Wednesday, February 01, 2006


On the road to Otavalo

Each time we have gone to Ecuador we have tried to see and do different things, but we always make a point of spending a day or two in Otavalo, where the huge indigenous craft market is held. We usually take the bus—the one with the chickens and bags of corn and potatoes. (see January 10 entry) This time Ray and Emily were hot to rent a car and drive there. It's about a two and a half hour drive from Quito. Ray will probably talk more about the car. I was not excited about renting a car, mainly because Ecuadoreans drive like maniacs, the roads are terrible and—duh—we don't really know where we are going. But we rented a nice Jeep and off we went. Marlene was planning to go visit her friend Debbie near Otavalo the same day and she was not eager to drive up alone in the rain, so she went with us. This proved to be fortuitous because Marlene knew some scenic, interesting routes and good places to stop.

Cayambe and bizcochos

The little town of Cayambe is famous for a kind of biscuit called a bizcocho, so we decided to stop and pick some up. There are shops and stands all along the highway selling bizcochos, but Marlene suggested that we drive into the town, down the main street and around the corner from the big church to a place where we could both buy our pastries and watch them being made.

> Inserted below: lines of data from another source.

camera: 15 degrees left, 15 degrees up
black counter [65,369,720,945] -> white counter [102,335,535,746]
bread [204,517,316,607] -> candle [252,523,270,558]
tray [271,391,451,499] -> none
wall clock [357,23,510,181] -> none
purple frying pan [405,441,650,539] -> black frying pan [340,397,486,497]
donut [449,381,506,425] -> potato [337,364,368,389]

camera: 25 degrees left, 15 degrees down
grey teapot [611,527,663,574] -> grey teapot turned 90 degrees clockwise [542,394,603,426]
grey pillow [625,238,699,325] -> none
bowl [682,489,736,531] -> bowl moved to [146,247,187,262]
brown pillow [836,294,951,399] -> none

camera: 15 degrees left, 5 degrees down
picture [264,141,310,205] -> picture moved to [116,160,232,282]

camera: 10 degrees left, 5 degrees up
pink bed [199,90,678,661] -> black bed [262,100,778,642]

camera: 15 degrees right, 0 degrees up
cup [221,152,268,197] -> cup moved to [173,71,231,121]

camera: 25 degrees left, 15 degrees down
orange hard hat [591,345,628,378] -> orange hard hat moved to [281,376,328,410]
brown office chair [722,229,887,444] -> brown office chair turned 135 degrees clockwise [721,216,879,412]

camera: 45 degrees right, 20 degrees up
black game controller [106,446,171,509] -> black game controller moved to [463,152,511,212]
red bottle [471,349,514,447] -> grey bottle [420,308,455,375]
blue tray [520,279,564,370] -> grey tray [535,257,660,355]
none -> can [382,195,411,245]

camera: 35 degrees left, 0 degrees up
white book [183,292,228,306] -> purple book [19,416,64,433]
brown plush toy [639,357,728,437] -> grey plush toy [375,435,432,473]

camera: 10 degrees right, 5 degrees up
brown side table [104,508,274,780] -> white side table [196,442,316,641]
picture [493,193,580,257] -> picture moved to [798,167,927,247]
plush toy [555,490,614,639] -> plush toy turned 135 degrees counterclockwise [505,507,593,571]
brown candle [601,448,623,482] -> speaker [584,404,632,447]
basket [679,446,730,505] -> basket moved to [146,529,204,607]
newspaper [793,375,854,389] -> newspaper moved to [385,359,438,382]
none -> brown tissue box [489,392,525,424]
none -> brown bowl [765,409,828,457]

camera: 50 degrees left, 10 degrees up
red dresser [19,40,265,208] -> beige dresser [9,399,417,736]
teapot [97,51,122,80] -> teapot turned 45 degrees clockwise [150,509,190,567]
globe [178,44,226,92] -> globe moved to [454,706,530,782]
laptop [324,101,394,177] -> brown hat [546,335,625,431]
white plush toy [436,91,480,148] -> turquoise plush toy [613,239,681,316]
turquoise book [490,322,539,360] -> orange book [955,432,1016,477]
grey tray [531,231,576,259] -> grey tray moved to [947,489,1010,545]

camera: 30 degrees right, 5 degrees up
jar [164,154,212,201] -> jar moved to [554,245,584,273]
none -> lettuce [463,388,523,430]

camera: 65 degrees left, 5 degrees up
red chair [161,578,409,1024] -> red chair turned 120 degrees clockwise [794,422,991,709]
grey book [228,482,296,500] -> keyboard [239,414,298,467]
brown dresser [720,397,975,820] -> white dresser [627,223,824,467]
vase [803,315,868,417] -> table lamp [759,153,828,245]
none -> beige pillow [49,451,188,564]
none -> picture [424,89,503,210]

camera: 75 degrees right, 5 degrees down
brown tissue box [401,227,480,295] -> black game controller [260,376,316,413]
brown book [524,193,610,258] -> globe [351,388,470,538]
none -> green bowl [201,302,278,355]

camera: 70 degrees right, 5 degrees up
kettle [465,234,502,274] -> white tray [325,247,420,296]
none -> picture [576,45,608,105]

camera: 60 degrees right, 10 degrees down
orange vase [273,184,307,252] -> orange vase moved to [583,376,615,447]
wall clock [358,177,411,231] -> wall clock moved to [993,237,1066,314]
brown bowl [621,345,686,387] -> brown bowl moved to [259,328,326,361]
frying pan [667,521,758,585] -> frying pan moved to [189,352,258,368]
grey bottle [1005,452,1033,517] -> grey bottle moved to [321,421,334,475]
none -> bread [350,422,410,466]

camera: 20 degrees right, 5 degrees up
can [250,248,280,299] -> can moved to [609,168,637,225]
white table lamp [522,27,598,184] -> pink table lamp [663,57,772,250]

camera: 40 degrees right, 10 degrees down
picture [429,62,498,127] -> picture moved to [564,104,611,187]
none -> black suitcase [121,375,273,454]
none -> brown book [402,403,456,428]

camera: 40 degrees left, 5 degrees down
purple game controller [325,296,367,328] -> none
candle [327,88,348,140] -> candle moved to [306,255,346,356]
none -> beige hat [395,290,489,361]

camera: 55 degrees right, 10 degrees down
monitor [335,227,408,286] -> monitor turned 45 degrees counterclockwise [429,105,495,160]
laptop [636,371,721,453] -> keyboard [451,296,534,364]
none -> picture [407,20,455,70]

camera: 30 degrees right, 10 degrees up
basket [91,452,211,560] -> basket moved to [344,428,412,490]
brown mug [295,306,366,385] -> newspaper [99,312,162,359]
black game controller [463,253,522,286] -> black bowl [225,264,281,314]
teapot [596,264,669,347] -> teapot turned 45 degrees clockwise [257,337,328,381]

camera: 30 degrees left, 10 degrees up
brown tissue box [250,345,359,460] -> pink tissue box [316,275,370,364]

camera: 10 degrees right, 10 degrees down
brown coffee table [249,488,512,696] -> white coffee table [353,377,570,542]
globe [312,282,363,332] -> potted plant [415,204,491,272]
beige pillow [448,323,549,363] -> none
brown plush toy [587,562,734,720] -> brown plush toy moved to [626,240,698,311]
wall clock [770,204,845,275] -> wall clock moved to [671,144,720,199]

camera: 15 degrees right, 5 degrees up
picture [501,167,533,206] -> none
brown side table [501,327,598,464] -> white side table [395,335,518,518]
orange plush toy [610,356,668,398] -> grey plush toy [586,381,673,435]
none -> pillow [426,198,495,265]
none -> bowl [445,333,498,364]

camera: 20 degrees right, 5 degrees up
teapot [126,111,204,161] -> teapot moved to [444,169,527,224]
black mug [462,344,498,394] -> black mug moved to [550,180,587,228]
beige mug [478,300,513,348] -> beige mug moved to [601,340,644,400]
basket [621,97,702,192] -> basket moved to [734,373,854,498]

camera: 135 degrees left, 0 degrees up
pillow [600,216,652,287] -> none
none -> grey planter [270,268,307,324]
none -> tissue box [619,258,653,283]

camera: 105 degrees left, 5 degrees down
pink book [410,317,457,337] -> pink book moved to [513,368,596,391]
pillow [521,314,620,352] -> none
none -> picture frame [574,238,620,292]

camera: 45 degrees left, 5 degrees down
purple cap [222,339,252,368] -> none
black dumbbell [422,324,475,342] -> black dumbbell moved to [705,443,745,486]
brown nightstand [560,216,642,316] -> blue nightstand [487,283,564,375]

We went to the back of a series of small buildings and there were a group of people sitting around a table piled high with dough. They were rolling and cutting little log-shaped pieces of dough about as fast as hands can move. As the dough was cut it was transferred to baking sheets and stacked all around the room, then transferred into an open brick oven where they baked. We left with several warm, greasy bags of fresh bizcochos and a little tub of dulce de leche to dip them in. The dulce de leche is caramel sauce made from milk—pure, sweet deliciousness! The bizcochos are a little dull actually—rather like chunks of pie dough—but dipped in the dulce de leche, they are quite nice.

Debbie's house at Cusin

Just before we got to Otavalo we turned off the main road to take Marlene to Debbie's. Debbie owns a little house on the grounds of a 17th century hacienda called Cusin, which has been turned into a resort. The hacienda house is still there, beautifully restored and furnished. There are guest accommodations, a retreat/conference center, beautiful grounds and gardens and small houses that have been designed to blend with the old architecture.

Debbie used to work at the same school Emily and Marlene work at, in fact, was Emily's supervisor until this year. She retired and returned to the States, but has kept her house at Cusin and was there for the holidays. We visited over tea, got a tour of the hacienda, then bid Debbie and Marlene farewell and headed to Otavalo.